EXTRAIT:

☆ ☆ ☆ ☆ ☆ ☆ ☆

C'est sur cette toile de fond complexe que nous devons situer tant l'épiphanie de l'ange décrite dans Agesilaus Santander que la figure angélique de la neuvième thèse. Replacée dans ce contexte, la rencontre avec l'ange ne pourra plus apparaître comme une illusion satanique ni comme l'allégorie mélancolique d'un naufrage (allusion au tableau intitulé "Angelus novus" de Paul Klee que possédait Walter Benjamin et auquel Hannah Arendt fait allusion dans un texte sur Kafka), mais au contraire comme le symbole auquel Benjamin confie la tâche historique la plus ardue et l'expérience de bonheur la plus complète à laquelle un homme puisse se mesurer..."
Selon Giorgio Amgamben, la figure angélique de la neuvième thèse n'est pas l'ange de l'Histoire, mais l'image archétypale de l'utopie positive comme "espérance", la figure messianique de la rédemption et du bonheur. Voici ce qu'écrit Hannah Arendt à propos de "l'ange de l'Histoire", "allégorie mélancolique d'un naufrage".

☆ ☆ ☆ ☆ ☆ ☆ ☆

EXTRAIT DE DONNÉES:
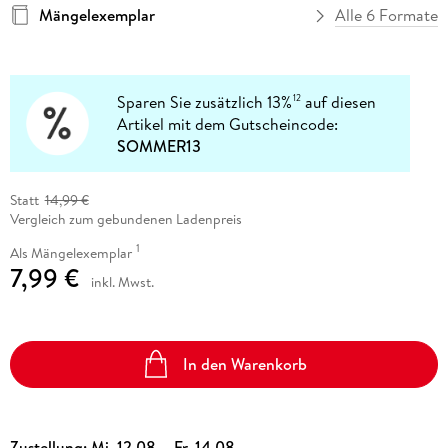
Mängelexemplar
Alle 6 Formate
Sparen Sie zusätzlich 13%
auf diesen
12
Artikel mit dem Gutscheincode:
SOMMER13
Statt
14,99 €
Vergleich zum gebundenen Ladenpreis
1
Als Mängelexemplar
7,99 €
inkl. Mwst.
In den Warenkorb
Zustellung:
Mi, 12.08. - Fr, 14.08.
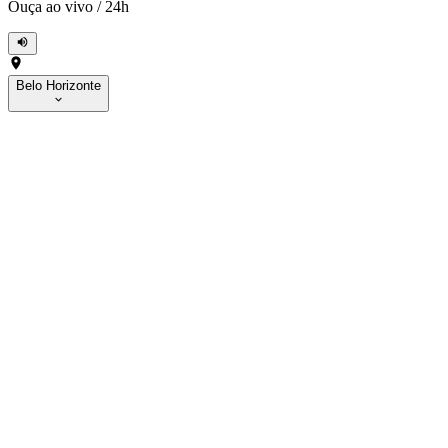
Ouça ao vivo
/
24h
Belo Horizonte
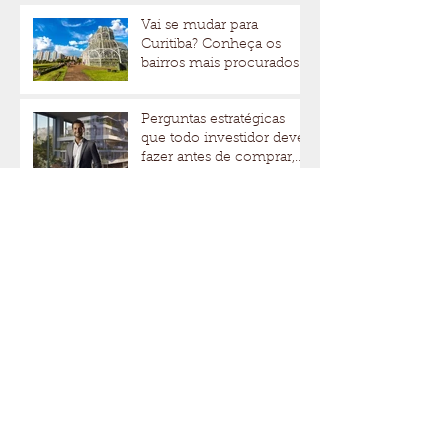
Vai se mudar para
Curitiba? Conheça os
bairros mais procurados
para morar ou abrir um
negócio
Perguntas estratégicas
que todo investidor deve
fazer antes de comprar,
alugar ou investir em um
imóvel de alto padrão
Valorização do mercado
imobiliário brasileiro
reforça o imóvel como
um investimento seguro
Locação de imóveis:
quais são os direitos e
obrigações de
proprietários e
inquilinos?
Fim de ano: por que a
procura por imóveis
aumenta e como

☆ ☆ ☆ ☆ ☆ ☆ ☆

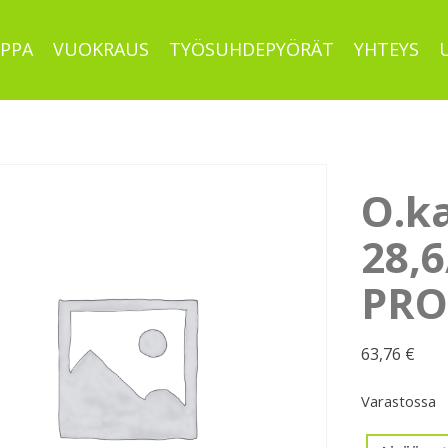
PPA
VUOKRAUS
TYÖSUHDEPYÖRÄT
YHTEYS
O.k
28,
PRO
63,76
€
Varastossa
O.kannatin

☆ ☆ ☆ ☆ ☆ ☆ ☆

OBJECTIF DE L'EXERCICE: Reformulez sous forme de liste concise le paragraphe de l'extrait qui commence par « C'est sur cette toile de fond complexe », sans perdre ses informations principales. Les items ne sont pas utiles pour cet exercice.

RÉPONSE:
- L'épiphanie de l'ange dans Agesilaus Santander et la figure angélique de la neuvième thèse doivent être situées sur cette toile de fond complexe.
- Dans ce contexte, la rencontre avec l'ange n'apparaît plus comme une illusion satanique ni comme l'allégorie mélancolique d'un naufrage.
- Cette allégorie renvoie au tableau « Angelus novus » de Paul Klee, que possédait Walter Benjamin et qu'évoque Hannah Arendt dans un texte sur Kafka.
- L'ange est au contraire le symbole auquel Benjamin confie la tâche historique la plus ardue et l'expérience de bonheur la plus complète qu'un homme puisse connaître.